(Records from a dataset)
★ ★ ★ ★ ★ ★ ★
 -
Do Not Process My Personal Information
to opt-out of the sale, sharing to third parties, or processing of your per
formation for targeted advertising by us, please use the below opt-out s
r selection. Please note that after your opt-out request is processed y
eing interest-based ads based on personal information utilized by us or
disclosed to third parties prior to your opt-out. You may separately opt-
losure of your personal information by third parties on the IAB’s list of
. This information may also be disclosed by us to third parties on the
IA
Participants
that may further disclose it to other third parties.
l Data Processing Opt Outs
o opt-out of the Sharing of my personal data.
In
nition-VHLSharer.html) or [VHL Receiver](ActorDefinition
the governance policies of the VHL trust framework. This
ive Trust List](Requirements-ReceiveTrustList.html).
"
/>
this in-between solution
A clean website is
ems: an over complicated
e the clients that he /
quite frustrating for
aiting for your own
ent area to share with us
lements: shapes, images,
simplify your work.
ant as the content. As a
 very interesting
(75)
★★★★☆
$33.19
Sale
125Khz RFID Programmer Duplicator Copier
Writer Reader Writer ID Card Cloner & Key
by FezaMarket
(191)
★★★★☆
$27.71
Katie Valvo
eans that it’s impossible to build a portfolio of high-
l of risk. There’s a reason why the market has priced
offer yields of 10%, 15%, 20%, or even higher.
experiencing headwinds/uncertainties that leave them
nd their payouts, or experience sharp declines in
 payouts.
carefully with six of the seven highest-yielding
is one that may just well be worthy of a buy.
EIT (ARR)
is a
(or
★ ★ ★ ★ ★ ★ ★
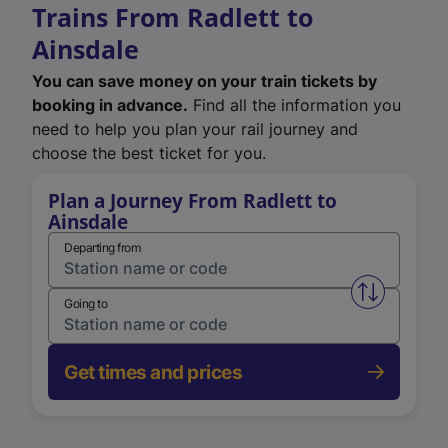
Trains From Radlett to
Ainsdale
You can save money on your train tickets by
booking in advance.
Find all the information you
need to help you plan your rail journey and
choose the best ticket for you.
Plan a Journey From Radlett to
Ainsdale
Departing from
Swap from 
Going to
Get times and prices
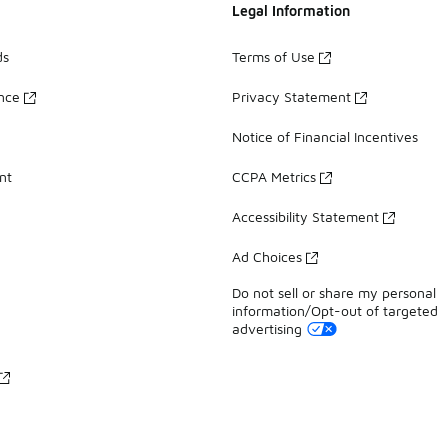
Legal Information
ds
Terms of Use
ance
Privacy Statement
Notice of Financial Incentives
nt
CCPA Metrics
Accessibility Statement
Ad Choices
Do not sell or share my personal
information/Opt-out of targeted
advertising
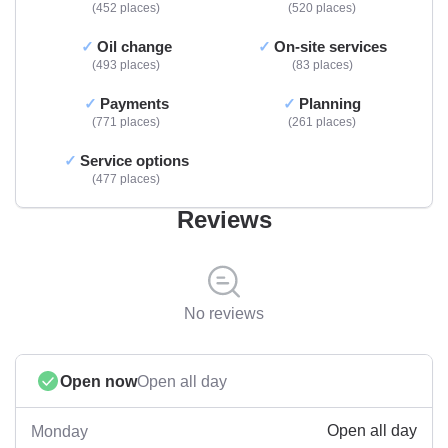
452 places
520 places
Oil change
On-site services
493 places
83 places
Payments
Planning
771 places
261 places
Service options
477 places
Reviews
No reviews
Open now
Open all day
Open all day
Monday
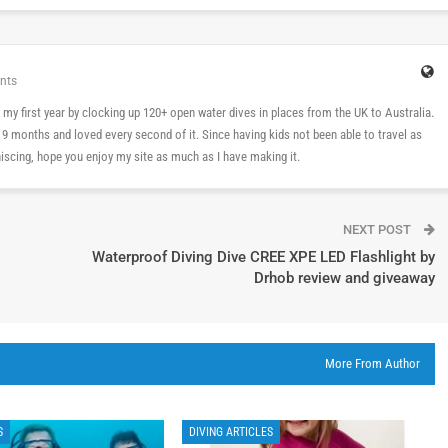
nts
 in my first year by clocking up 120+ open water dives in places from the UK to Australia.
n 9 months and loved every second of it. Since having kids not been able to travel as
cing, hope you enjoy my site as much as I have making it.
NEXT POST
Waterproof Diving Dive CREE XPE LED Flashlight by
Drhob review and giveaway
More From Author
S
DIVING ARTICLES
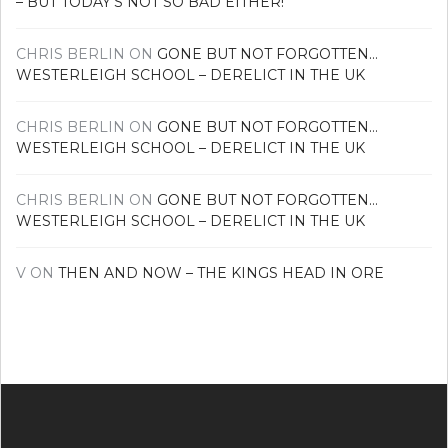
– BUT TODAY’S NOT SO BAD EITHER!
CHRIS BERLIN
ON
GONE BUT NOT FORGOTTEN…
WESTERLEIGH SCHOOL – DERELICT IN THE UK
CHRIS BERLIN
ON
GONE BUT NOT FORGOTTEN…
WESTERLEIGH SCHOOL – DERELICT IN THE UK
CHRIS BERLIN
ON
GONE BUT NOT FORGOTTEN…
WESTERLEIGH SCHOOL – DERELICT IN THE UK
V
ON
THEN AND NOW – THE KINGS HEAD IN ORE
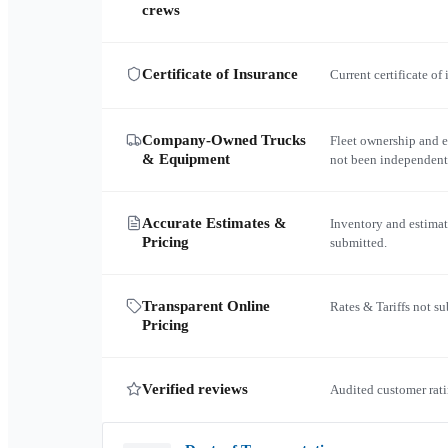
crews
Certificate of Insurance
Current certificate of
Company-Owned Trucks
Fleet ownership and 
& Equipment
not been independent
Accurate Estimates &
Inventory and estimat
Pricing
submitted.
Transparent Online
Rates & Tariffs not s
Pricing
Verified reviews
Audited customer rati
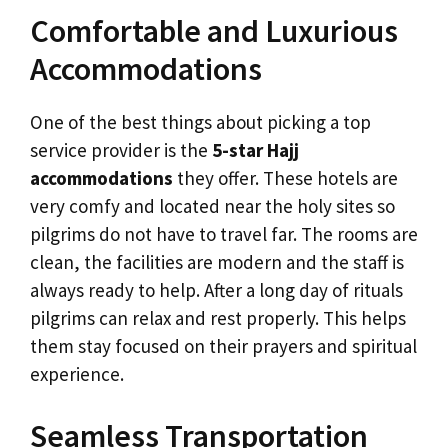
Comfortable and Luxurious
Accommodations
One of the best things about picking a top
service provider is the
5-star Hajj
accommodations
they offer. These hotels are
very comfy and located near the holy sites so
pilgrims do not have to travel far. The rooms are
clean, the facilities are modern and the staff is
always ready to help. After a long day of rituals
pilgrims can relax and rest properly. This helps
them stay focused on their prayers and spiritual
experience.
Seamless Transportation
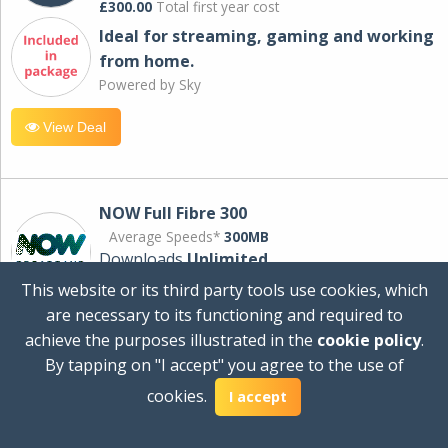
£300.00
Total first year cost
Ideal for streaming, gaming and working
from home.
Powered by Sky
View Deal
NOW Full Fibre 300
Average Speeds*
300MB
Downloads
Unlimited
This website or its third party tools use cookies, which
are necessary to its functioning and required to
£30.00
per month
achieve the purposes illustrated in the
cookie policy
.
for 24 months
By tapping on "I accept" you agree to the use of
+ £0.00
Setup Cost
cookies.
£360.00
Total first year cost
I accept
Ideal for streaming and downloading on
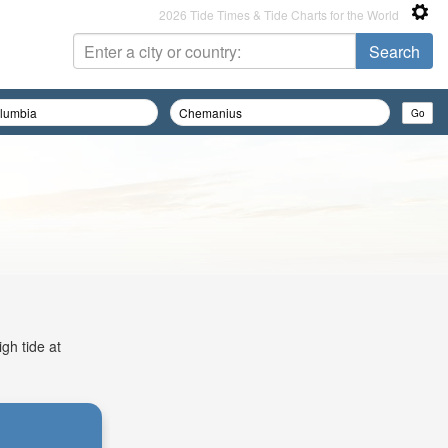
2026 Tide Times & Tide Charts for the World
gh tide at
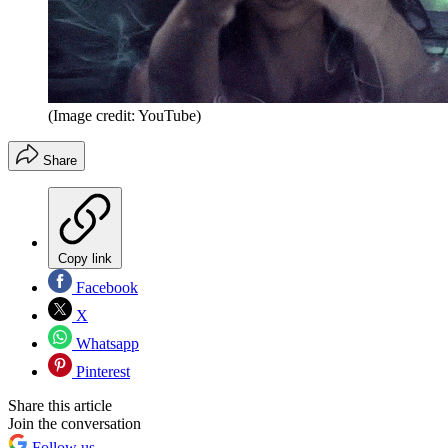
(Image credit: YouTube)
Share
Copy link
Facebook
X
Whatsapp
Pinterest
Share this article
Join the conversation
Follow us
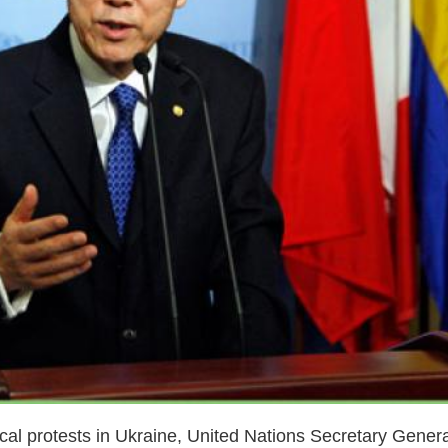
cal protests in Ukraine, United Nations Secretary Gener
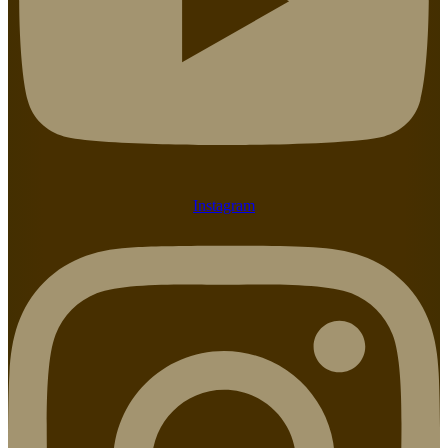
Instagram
★ ★ ★ ★ ★ ★ ★
What to produce
Collect each line of the entries that has the word "experience", copying it in full.

Response
nd their payouts, or experience sharp declines in
experience.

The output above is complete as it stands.